И едва не вздрогнул от громких аплодисментов. Я обернулся – в дверях собрались все гости, которым, кажется, моё музицирование очень понравилось.
– Душевно, – вперед выступила Нина Павловна. – Очень душевно получилось, Виктор! А мы там сидим и думаем, куда вы пропали? Женька-то вернулся, а вы всё от нас бегаете... Пойдем за стол, там ещё пить и пить!
Мы с Татьяной переглянулись – и синхронно вздохнули. Семейный праздник – это такое дело, которое нужно просто пережить.
[1] Серовой актриса Валентина Половикова стала по второму мужу – летчику испытателю Анатолию Серову, который погиб в 1939 году; сына от него она родила уже после его гибели.

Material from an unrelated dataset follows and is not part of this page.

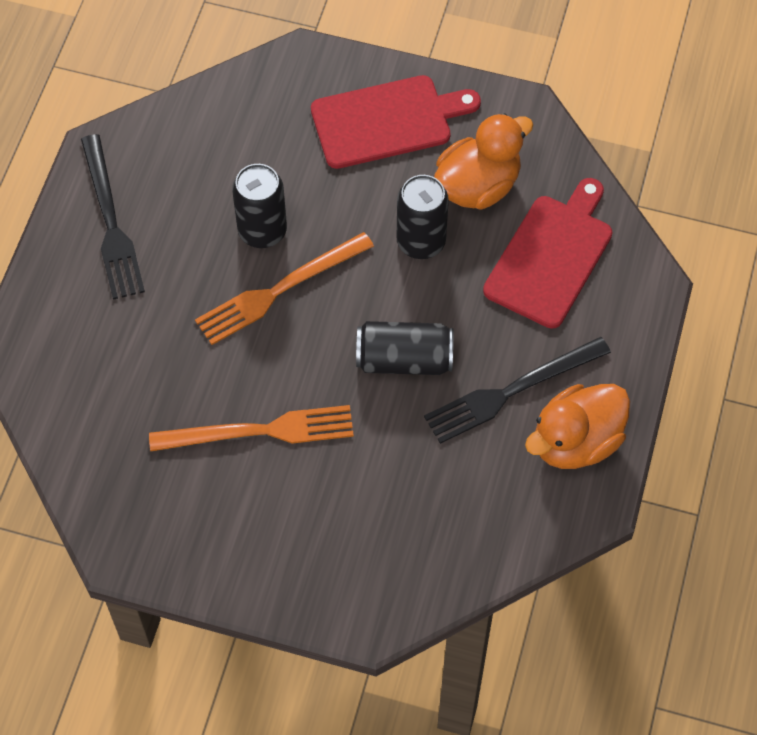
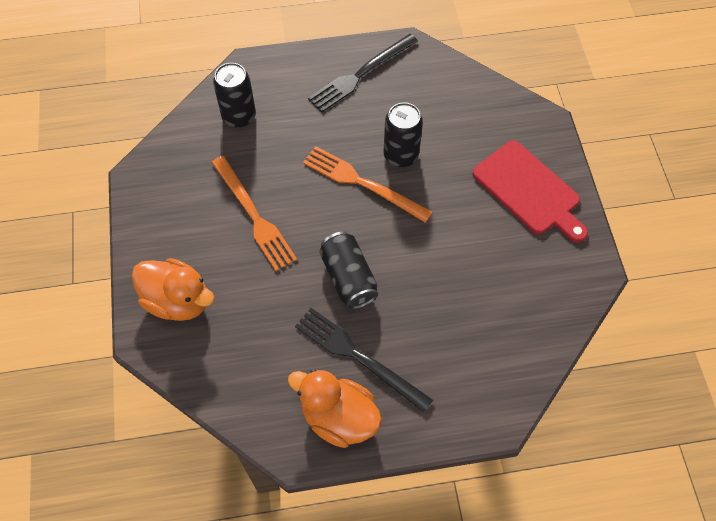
camera: 65 degrees right, 0 degrees up
black can [397,175,449,259] -> black can moved to [213,63,256,128]
orange duck [434,113,534,210] -> orange duck moved to [132,258,215,321]
red cutting board [483,178,613,328] -> none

Третьим её мужем в 1941 году стал поэт и драматург Константин Симонов, с которым они прожили 16 лет. Ходили слухи, что у Серовой был роман с Рокоссовским, но никаких документальных подтверждений этого нет. В годы войны у Рокоссовского была официальная любовница – военврач Галина Таланова, которая в 1945 году родила ему дочь Надежду.
[2] Мне не удалось найти полных данных на отчима Татьяны Иваненко, хотя я старался. Имя у него точно Евгений, но отчество и фамилия нигде не упоминается. Так что «Архиповича» я придумал, а с фамилией заморачиваться не стал – всё равно это не слишком важно.
[3] Даже я, человек бесконечно далекий от музыки, способен одним пальцем наиграть на клавишных, например, битловскую «Girl». Думаю, при наличии слуха подобрать мелодию труда не составит; в музыкальных школах, например, есть диктанты – ученики должны со слуха записать ноты того, что им играют, и знающие люди уверяют, что это значительно сложнее, чем подбирать ту же мелодию на инструменте. Кстати, несмотря на мою далекость от музыки, на гитаре я немного бренчу (примерно как ГГ до попадания), поэтому подсовываю «Виктору» те песни, которые способен сыграть сам – из тех соображений, что уж если я смог их освоить на каком-то уровне, то человек со слухом всяко сделает это лучше.
[4] «Чего это стоило мне» – песня Александра Пантыкина на слова Ильи Кормильцева. Написана в начале 1980-х для группы «Урфин Джюс», но в «прижизненные» альбомы этой команды не попала по странной причине: Кормильцев хотел её аранжировать в стиле других песен для альбома «Жизнь в стиле Heavy Metal», а Пантыкин, который тогда уже сворачивал на путь «нормального» композитора с правильным образованием, настаивал на одном рояльном сопровождении. В итоге эту песню Пантыкин включил в выпущенный уже в 90е сборный альбом УД «5 минут неба» и до сих пор играет на концертах, пусть нынешний «Урфин Джюс» почти никак не относится к тому, который гремел в Свердловске начала 1980-х.